Istruzioni »
• 1. Copia dal testo sul terremoto del Friuli tutto il brano che va da "Un anniversario celebrato" fino a "di ricostruzione poi.".
• 2. Secondo il testo sul terremoto del Friuli, in che anno nacque come istituzione il Friuli Venezia Giulia?

Testo »
▽

    di attenzione” dimostrato con la sua presenza nelle zone
    flagellate quarantanni fa dal terremoto, presenza che – ha detto
    – “onora degnamente questo anniversario”.

    Un anniversario celebrato “in forma solenne e con misurata
    sobrietà” per rendere innanzitutto omaggio alle quasi mille
    vittime provocate da un sisma tra i più devastanti della nostra
    storia e per ricordare tutti coloro i quali diedero prova di
    elevato spirito civico, di grande forza morale e di costante
    dedizione nelle attività di soccorso prima e di ricostruzione poi.

    Dopo quarant’anni la Regione commemora, dunque, le giornate del
    1976, che hanno segnato in maniera indelebile la storia del
    Friuli, ma che hanno anche fatto da spartiacque nella storia
    della Regione quale Ente territoriale e contribuito a coagulare
    l’intera comunità regionale.

    Se infatti il Friuli Venezia Giulia nacque come istituzione nel
    1963, è tredici anni dopo, “nei giorni crudeli del sisma”, ha
    sottolineato la presidente, che “la nostra Regione ricevette il
    suo battesimo morale”.

    L’istituzione regionale, disegnata su carte ancora fresche di
    stampa, venne ri-conosciuta allora anche dalle persone come un
    ente in cui avere fiducia. La stessa fiducia che il Presidente
    del Consiglio Aldo Moro riconobbe alla Regione, allora presieduta
    da Antonio Comelli e a cui oggi è stato intitolato l’auditorium
    del palazzo.

    Serracchiani ha ricordato poi come “quella prova terribile” abbia
    forgiato i cittadini in tanti sensi, anche cementando ceppi di
    popolazioni di identità composita che la calamità della natura ha
    affratellato e amalgamato. Da allora le tante peculiarità
    storiche e linguistiche del nostro territorio si sono avviate a
    diventare la ricchezza di un’unica comunità. Un processo di
    coesione che non è finito, ma che – ha auspicato Serracchiani –
    deve proseguire. “Guai a noi se dovesse sbiadire e disperdersi
    l’afflato di un’appartenenza, la saldezza delle radici ma anche
    l’orgoglio di un’identità plurale”.

△

Dati forniti »
▽

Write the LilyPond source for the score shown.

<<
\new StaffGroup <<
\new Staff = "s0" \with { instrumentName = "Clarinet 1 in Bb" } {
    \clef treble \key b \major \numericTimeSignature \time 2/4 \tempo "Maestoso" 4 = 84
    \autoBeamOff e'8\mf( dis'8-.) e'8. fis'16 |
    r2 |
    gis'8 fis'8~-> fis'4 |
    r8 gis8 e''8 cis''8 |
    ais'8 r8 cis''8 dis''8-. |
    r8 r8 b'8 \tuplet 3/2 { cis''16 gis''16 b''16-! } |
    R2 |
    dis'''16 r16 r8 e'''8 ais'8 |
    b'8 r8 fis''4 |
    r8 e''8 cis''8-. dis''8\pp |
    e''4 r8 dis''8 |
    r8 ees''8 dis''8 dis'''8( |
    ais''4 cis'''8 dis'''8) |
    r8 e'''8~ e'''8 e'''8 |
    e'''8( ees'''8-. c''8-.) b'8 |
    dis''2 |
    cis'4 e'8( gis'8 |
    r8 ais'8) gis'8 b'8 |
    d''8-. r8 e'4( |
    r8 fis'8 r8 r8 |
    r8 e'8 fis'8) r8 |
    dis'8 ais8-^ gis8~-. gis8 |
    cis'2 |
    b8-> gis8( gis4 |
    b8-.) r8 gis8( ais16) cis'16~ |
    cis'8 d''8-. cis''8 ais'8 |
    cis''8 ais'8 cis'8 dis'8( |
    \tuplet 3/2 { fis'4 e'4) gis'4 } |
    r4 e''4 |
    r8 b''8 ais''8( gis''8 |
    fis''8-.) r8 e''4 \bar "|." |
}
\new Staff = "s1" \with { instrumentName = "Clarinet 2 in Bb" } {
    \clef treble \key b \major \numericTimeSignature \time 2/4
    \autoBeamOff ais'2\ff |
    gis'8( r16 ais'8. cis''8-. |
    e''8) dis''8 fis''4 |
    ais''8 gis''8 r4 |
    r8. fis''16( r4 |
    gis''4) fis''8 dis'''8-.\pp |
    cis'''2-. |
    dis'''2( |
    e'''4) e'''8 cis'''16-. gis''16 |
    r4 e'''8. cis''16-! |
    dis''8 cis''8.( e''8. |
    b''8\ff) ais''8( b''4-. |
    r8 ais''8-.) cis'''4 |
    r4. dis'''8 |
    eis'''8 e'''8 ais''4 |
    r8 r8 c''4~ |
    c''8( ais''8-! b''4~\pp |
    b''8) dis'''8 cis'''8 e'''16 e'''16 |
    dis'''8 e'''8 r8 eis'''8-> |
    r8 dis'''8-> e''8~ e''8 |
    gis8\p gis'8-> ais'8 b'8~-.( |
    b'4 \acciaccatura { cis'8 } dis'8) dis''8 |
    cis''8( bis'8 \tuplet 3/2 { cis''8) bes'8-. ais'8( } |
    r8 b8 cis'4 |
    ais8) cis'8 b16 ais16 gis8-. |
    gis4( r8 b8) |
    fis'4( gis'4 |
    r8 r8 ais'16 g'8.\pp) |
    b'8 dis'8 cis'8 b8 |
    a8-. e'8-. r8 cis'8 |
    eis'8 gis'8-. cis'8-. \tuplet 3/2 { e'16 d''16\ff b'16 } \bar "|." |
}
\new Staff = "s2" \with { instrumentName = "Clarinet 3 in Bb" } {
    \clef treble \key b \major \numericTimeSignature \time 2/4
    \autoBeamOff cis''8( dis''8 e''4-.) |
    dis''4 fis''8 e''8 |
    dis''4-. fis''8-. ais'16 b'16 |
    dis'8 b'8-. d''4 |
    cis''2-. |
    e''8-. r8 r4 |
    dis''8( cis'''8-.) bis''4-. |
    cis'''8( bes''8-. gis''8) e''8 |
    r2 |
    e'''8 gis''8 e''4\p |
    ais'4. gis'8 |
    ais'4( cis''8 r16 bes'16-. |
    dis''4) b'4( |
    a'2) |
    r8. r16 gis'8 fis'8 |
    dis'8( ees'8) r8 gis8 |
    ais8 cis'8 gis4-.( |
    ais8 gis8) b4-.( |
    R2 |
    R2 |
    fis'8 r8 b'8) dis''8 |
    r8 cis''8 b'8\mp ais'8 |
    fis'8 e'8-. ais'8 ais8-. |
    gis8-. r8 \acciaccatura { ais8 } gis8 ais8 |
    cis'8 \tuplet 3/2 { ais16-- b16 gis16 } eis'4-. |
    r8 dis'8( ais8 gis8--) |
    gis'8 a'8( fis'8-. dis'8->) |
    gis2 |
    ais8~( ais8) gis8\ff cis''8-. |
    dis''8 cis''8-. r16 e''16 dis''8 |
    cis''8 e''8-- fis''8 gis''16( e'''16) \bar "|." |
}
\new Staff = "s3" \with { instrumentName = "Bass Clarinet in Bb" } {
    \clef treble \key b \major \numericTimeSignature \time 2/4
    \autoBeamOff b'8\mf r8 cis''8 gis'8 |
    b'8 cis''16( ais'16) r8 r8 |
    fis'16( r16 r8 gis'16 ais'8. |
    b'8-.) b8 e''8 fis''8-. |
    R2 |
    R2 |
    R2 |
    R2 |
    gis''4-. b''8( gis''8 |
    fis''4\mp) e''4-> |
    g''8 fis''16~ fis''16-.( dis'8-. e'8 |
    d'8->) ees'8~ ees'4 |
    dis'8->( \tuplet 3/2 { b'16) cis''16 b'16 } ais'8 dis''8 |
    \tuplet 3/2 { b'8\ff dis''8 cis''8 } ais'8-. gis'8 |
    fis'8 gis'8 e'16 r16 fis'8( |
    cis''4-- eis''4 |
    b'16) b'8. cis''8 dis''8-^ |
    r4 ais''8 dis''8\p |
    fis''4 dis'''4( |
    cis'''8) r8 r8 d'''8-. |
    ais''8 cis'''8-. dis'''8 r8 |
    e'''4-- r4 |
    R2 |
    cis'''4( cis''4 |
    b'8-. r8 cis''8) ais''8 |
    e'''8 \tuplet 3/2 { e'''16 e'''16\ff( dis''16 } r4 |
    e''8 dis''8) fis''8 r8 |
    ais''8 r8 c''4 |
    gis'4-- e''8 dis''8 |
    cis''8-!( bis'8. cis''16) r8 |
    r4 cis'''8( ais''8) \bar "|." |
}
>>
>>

△

Risposte in ordine »
• 1.
Un anniversario celebrato “in forma solenne e con misurata
    sobrietà” per rendere innanzitutto omaggio alle quasi mille
    vittime provocate da un sisma tra i più devastanti della nostra
    storia e per ricordare tutti coloro i quali diedero prova di
    elevato spirito civico, di grande forza morale e di costante
    dedizione nelle attività di soccorso prima e di ricostruzione poi.

• 2. Nel 1963.